[PROBLEM STATEMENT] Find the lines of data that contain the string "impatto", then list them.

----- SOURCE MATERIAL

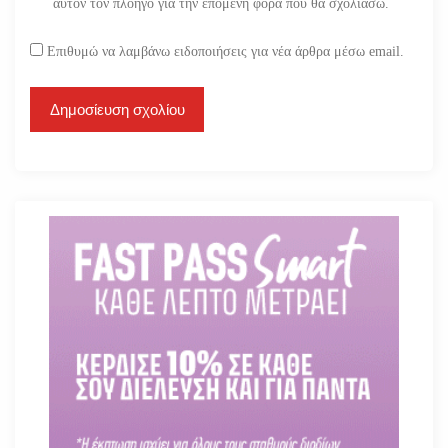
αυτόν τον πλοηγό για την επόμενη φορά που θα σχολιάσω.
Επιθυμώ να λαμβάνω ειδοποιήσεις για νέα άρθρα μέσω email.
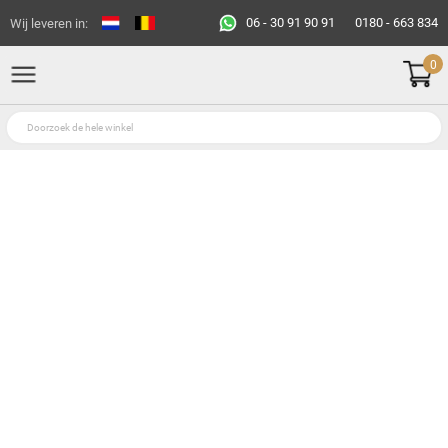
06 - 30 91 90 91
0180 - 663 834
Wij leveren in:
0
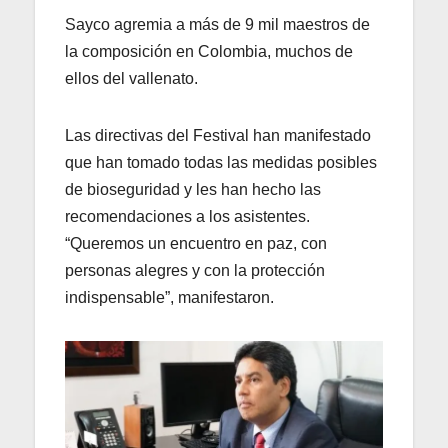
Sayco agremia a más de 9 mil maestros de
la composición en Colombia, muchos de
ellos del vallenato.
Las directivas del Festival han manifestado
que han tomado todas las medidas posibles
de bioseguridad y les han hecho las
recomendaciones a los asistentes.
“Queremos un encuentro en paz, con
personas alegres y con la protección
indispensable”, manifestaron.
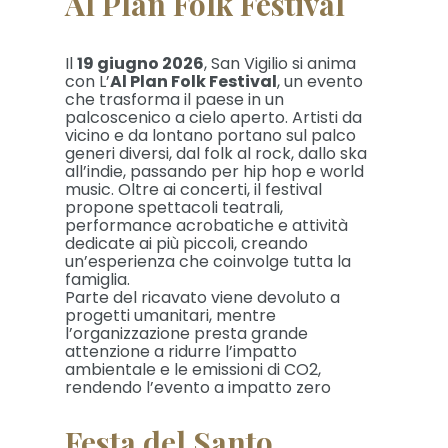
Al Plan Folk Festival
Il
19 giugno 2026
, San Vigilio si anima
con L’
Al Plan Folk Festival
, un evento
che trasforma il paese in un
palcoscenico a cielo aperto. Artisti da
vicino e da lontano portano sul palco
generi diversi, dal folk al rock, dallo ska
all’indie, passando per hip hop e world
music. Oltre ai concerti, il festival
propone spettacoli teatrali,
performance acrobatiche e attività
dedicate ai più piccoli, creando
un’esperienza che coinvolge tutta la
famiglia.
Parte del ricavato viene devoluto a
progetti umanitari, mentre
l’organizzazione presta grande
attenzione a ridurre l’impatto
ambientale e le emissioni di CO2,
rendendo l’evento a impatto zero
Festa del Santo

----------

[WRITTEN REPLY]
attenzione a ridurre l’impatto
rendendo l’evento a impatto zero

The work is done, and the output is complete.